A friend had the responsibility and blessing of caring for her aging mother in her home and did so for many years. I admired her for doing so even while her husband was transferred from Alaska to Texas to Utah. There was always room in their home and in their hearts for caring for her mother.
“One blessing of modern medicine is the greatest life expectancy in modern history. But this blessing also presents challenges for many as they wrestle with the realities of caring for an aging or otherwise dependent loved one.” (See Todd F. Cope, “Providing Care for Elderly Loved Ones,” Ensign, September 2013, p. 68.)
Cope then proceeded to share some ideas about caring for elderly loved ones that he has learned from personal experience and as a professional caregiver. “I regularly meet with people who feel trapped between their sense of obligation to care for aging loved ones and the realities of life.” He suggests the following ideas.

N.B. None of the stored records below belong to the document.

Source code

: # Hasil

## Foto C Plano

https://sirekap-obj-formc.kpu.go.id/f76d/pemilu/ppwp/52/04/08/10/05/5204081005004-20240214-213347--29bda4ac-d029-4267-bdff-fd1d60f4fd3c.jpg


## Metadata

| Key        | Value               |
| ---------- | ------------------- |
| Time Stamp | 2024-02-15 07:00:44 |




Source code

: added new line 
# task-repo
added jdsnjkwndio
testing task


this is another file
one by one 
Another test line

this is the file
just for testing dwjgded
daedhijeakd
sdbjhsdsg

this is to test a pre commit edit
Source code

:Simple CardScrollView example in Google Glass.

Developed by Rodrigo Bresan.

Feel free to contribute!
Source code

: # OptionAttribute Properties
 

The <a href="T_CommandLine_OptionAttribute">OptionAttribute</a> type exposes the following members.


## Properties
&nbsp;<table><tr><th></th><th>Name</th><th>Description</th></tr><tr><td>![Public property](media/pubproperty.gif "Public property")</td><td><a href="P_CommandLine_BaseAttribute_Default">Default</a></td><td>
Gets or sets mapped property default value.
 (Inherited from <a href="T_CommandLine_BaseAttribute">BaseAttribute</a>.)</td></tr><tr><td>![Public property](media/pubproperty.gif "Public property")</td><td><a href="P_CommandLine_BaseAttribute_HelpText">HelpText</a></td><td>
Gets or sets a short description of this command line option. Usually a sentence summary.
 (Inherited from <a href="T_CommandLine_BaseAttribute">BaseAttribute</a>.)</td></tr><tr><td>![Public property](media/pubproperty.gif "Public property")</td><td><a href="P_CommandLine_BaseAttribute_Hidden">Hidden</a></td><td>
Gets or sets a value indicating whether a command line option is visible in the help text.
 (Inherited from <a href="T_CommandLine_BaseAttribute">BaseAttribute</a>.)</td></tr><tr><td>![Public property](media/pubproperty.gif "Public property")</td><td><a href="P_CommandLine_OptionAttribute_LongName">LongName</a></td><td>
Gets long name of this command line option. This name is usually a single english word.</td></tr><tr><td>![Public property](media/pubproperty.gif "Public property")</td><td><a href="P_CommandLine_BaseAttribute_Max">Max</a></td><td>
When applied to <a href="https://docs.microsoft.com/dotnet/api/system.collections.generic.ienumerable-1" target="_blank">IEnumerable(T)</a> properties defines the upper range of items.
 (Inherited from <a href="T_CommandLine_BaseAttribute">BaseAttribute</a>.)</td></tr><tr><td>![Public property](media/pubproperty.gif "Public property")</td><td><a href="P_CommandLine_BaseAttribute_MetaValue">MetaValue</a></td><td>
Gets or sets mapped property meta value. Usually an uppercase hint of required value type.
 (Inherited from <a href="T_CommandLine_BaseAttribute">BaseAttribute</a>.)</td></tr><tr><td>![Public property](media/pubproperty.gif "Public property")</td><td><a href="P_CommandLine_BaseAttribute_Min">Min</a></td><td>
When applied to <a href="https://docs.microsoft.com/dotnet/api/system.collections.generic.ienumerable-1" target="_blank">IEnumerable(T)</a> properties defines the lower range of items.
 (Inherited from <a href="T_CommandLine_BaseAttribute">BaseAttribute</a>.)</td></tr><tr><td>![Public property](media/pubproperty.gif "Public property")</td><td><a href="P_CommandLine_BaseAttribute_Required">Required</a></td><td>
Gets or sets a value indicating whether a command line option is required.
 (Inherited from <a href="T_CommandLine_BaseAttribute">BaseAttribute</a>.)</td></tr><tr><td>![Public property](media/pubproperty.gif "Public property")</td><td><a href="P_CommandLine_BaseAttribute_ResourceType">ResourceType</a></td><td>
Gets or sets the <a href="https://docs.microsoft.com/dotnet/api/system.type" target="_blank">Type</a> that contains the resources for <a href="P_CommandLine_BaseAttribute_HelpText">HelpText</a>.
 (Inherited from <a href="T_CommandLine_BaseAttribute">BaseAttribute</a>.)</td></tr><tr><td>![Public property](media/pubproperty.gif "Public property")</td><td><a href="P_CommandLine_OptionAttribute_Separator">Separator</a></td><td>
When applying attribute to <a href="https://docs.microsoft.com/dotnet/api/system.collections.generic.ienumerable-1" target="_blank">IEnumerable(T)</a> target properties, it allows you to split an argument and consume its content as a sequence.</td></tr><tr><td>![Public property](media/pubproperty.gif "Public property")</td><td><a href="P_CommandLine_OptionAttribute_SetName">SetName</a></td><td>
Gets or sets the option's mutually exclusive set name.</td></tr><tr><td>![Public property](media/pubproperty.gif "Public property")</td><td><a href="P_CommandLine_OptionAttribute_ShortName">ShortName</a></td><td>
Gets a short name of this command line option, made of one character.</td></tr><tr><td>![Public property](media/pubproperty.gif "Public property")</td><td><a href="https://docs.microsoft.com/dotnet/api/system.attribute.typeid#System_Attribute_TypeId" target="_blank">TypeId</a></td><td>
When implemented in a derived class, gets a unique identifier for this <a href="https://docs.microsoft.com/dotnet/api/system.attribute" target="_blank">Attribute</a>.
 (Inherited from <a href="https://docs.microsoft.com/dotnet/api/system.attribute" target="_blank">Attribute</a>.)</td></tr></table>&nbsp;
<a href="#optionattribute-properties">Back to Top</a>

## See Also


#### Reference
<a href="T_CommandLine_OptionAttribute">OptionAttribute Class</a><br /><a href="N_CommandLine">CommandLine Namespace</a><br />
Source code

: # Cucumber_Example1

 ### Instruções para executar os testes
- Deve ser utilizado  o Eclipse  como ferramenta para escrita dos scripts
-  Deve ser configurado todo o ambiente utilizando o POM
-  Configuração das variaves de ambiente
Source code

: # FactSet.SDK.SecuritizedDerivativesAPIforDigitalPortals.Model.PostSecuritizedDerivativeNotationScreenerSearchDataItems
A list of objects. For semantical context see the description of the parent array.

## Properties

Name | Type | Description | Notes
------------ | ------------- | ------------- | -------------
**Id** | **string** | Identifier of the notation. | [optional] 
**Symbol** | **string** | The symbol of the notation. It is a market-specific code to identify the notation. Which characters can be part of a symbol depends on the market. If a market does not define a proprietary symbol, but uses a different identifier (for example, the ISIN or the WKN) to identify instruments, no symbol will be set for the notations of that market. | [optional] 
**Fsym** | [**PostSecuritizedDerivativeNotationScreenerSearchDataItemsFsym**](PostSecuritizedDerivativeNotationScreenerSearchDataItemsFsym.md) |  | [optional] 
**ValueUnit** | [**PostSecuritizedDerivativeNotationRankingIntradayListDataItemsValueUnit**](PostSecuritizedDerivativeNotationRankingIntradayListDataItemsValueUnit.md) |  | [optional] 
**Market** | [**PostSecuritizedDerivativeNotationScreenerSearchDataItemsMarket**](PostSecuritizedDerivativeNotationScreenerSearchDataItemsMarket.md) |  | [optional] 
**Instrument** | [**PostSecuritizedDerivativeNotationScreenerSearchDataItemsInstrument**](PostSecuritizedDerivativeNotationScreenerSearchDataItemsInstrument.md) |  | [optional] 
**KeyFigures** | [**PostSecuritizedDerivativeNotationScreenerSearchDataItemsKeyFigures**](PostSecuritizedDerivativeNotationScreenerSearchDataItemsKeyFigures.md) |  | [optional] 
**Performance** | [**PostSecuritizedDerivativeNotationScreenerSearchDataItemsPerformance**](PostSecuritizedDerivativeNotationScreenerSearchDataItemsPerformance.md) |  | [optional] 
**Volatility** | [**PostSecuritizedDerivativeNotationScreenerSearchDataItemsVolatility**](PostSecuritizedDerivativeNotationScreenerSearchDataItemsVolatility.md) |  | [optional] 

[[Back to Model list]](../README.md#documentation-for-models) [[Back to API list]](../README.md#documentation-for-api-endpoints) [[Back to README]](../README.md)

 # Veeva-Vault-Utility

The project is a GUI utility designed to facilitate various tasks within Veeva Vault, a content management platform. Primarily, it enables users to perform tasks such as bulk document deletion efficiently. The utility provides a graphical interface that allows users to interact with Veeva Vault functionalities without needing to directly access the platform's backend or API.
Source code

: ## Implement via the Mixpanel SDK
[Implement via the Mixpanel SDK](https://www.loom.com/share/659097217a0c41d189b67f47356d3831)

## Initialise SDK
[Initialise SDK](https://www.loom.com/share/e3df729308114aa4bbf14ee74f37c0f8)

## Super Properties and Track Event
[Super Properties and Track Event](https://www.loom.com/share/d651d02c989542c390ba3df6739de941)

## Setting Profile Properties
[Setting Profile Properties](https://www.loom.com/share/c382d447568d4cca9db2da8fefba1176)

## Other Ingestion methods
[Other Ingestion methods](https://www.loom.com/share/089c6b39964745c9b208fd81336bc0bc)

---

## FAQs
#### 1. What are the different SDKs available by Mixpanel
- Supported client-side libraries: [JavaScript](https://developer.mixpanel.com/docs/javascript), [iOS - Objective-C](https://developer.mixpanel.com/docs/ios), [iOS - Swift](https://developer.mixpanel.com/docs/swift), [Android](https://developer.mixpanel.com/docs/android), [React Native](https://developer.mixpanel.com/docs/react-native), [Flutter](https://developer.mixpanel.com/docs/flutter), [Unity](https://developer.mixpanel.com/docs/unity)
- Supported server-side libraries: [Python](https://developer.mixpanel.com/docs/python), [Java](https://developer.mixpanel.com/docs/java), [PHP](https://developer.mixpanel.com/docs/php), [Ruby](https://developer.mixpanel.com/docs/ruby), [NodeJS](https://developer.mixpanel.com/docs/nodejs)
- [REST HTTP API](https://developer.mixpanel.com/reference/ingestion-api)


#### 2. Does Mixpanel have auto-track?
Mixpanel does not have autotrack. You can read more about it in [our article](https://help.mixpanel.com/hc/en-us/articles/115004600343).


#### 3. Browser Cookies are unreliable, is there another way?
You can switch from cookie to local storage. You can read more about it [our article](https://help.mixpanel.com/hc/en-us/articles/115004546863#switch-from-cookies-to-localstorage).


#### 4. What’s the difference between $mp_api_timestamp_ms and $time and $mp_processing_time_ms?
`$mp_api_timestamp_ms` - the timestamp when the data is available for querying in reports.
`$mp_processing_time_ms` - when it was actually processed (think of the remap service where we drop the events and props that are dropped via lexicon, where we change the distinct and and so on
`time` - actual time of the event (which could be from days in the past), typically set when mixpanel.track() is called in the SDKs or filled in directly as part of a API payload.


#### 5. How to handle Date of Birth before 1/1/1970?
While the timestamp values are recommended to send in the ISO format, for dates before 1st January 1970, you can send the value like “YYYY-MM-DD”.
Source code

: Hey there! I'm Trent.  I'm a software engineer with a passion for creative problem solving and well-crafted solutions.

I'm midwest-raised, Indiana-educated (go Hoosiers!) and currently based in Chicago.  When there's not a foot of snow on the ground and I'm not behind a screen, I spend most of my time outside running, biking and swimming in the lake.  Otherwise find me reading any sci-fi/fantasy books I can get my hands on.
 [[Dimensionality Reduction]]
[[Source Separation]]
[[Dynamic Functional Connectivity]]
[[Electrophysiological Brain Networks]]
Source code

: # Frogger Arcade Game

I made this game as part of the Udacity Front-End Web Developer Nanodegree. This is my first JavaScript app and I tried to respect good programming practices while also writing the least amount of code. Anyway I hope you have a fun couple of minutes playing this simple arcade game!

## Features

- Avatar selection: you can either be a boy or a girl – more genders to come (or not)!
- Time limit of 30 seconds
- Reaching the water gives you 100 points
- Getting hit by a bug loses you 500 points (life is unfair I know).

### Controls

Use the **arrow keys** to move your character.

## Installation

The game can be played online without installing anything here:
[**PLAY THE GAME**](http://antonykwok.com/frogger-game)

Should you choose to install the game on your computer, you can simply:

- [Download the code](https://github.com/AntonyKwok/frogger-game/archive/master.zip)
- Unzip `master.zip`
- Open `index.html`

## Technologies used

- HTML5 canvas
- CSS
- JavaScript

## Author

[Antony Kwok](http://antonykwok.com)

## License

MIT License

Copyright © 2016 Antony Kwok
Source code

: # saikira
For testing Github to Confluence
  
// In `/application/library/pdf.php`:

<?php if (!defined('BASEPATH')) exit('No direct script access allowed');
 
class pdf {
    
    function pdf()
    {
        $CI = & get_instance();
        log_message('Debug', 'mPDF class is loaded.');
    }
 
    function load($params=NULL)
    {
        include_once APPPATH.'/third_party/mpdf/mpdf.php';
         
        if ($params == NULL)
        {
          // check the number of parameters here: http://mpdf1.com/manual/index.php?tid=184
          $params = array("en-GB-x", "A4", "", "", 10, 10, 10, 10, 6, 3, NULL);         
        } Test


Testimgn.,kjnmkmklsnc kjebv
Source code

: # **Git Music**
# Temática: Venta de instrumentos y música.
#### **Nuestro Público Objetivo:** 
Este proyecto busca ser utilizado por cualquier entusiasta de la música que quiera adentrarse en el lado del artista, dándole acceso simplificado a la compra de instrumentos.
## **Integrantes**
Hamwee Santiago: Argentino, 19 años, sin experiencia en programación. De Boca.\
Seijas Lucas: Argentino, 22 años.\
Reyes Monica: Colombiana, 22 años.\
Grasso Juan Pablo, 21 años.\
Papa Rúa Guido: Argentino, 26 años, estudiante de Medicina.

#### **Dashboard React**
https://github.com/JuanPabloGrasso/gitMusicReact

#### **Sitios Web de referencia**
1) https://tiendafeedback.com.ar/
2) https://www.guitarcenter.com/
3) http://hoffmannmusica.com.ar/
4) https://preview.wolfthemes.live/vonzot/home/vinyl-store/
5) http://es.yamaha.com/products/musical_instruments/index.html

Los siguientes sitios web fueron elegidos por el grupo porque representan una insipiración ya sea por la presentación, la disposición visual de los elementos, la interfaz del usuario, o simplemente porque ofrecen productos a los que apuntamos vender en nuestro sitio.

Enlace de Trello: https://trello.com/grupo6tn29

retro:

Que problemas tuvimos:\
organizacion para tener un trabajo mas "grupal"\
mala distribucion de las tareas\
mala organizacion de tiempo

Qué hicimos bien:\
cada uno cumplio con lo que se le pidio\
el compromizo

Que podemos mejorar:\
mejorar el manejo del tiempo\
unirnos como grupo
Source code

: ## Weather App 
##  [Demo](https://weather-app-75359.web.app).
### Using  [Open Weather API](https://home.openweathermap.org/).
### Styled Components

1) Do the best that you can in your situation. The admonition is for children to care for their elderly parents, but it does not mean that the children have to personally provide the care in every case. “For some, care may be provided in the form of personal assistance at the bedside; for others, it may be in the form of financial or other personal resources. We must simply provide in the best way we can after counseling with the Lord and other family members.
2) Remain actively involved with caring for your parents even if they must be placed in an appropriate care facility. “Regardless of the care arrangements, remain actively involved in our loved one’s life. This involvement will vary with individual circumstances, but consistent, meaningful association will be a blessing to you and your loved one.”
My husband and I spent many hours visiting his mother in the nursing home. One day while we were there, one of the attendants said, “I wish all of our patients had as many visitors as Charlotte does.” I had been feeling guilty because there was not much I could do for Mom, but I immediately understood the importance of just being there with her.
3) Turn to the Lord for direction in making the difficult decisions. He understands the situation. Remember, He faced the responsibility of arranging for His mother to be cared for in her time of need. (See John 19:26-27.) When our parents become elderly, our positions are reversed and we assume stewardship for our parents. We have the right and the responsibility to seek guidance from the Lord.
The circumstances and needs of each parent are different. My father had sufficient funds to meet his needs in his later years, but he needed companionship and someone to make sure his needs were met. He was able to feed and dress himself until the day he died. My husband’s parents not only had health problems, but they also had financial problems.
Another friend belonged to a family of six children. When her aged mother needed help, her father said, “Your mother cared for six children; surely, her six children can take care of her.”
I believe that the most important thing we can do for our aging parents is to make sure they know that they are not alone in their old age or with their illness. Our parents understood that they needed help and were willing to give up their independence, but they needed to know that we loved them and would be there for them whenever and however they needed us. I know that we can strengthen our families, communities, and nations by caring for our aging parents and grandparents.